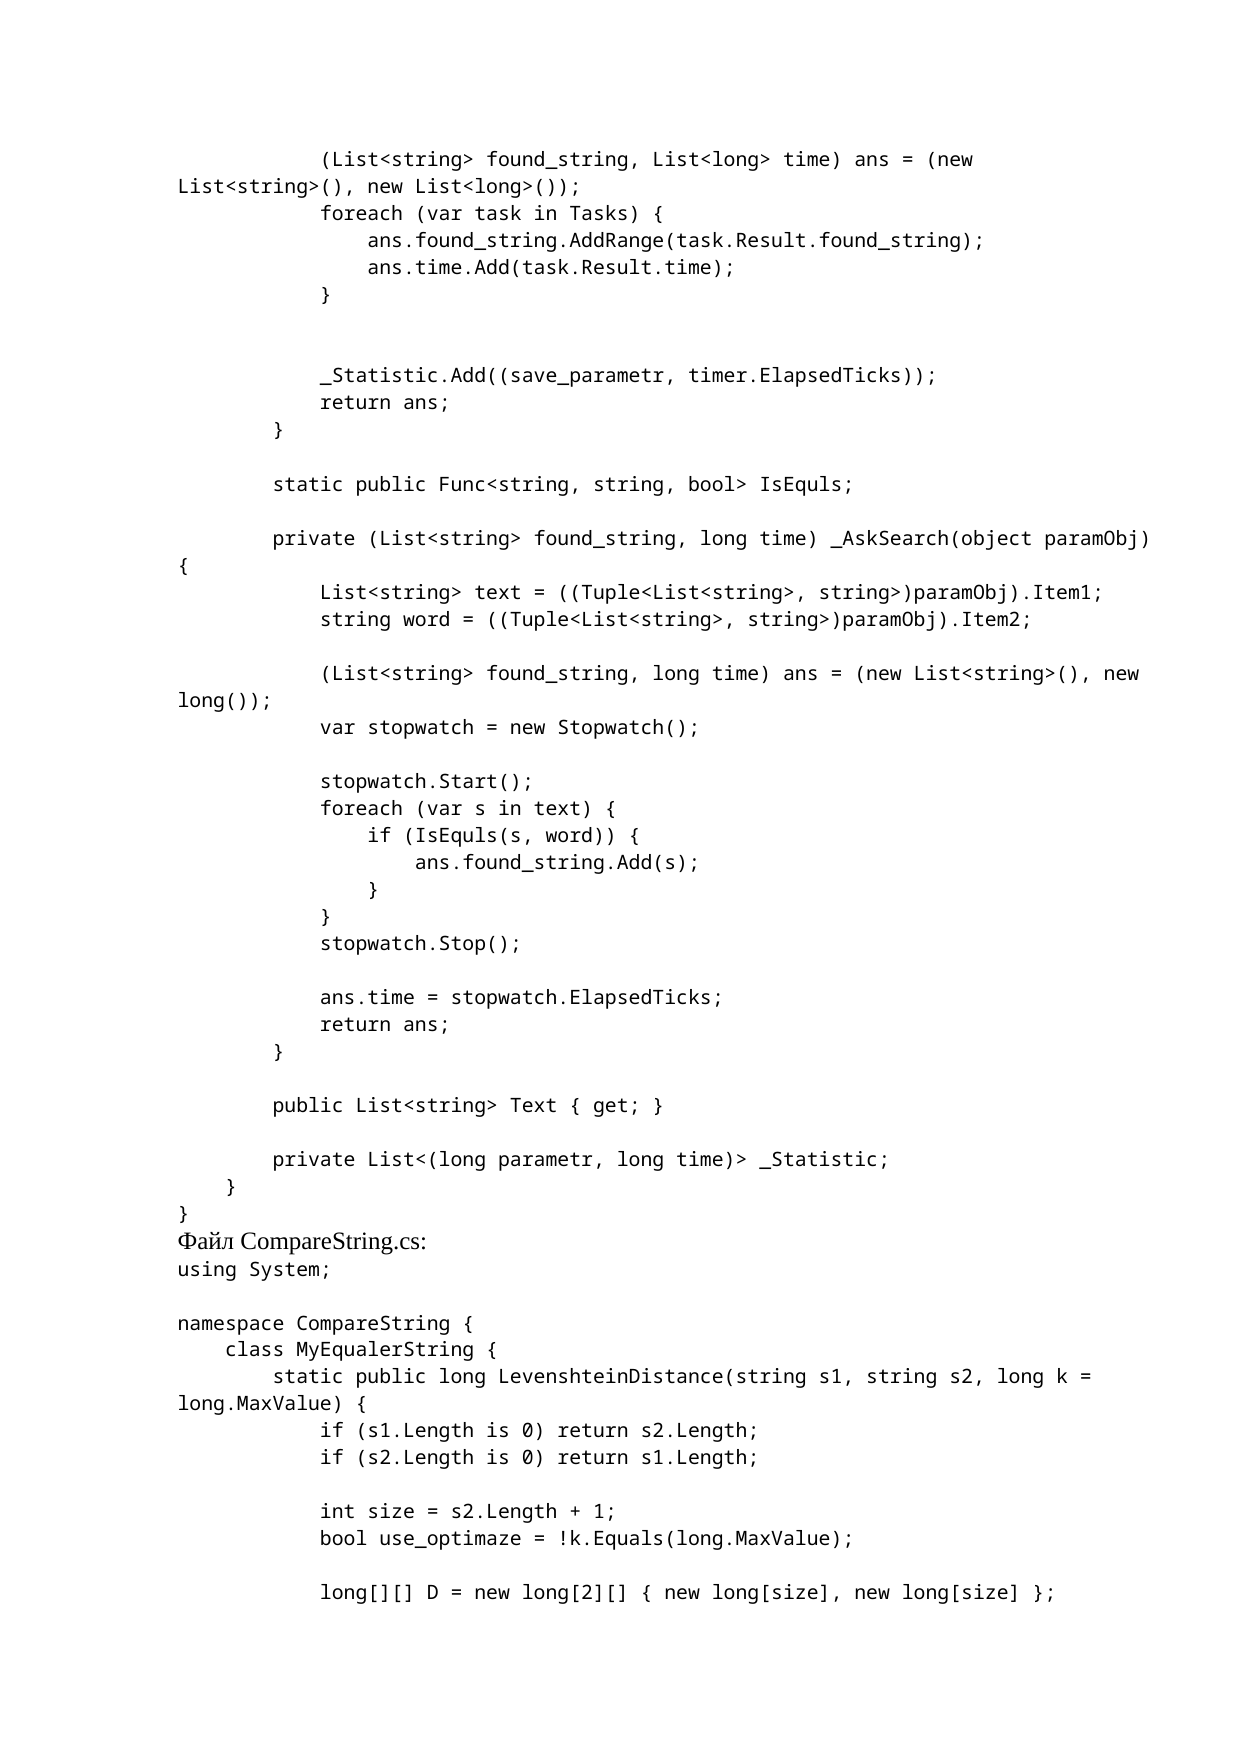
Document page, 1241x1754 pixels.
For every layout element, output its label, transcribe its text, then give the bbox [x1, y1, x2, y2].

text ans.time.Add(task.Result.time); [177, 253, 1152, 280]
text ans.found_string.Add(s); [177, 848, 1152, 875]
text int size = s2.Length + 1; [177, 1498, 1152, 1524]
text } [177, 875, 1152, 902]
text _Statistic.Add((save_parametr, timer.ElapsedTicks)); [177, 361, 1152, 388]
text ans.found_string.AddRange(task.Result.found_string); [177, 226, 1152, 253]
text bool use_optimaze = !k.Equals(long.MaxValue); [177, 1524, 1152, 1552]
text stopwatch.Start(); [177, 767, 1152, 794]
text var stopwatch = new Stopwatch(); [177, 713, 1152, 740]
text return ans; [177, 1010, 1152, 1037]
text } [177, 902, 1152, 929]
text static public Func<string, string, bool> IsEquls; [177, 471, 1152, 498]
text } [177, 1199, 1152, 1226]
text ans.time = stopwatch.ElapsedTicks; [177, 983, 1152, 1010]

○ ○ ○ ○

▶ Aim of the task
Each entry should appear again exactly as written, pictures excluded.

▶ Output of the task
Document page, 1241x1754 pixels.
For every layout element, output its label, transcribe its text, then give the bbox [x1, y1, x2, y2].

text ans.time.Add(task.Result.time); [177, 253, 1152, 280]
text ans.found_string.Add(s); [177, 848, 1152, 875]
text int size = s2.Length + 1; [177, 1498, 1152, 1524]
text } [177, 875, 1152, 902]
text _Statistic.Add((save_parametr, timer.ElapsedTicks)); [177, 361, 1152, 388]
text ans.found_string.AddRange(task.Result.found_string); [177, 226, 1152, 253]
text bool use_optimaze = !k.Equals(long.MaxValue); [177, 1524, 1152, 1552]
text stopwatch.Start(); [177, 767, 1152, 794]
text var stopwatch = new Stopwatch(); [177, 713, 1152, 740]
text return ans; [177, 1010, 1152, 1037]
text } [177, 902, 1152, 929]
text static public Func<string, string, bool> IsEquls; [177, 471, 1152, 498]
text } [177, 1199, 1152, 1226]
text ans.time = stopwatch.ElapsedTicks; [177, 983, 1152, 1010]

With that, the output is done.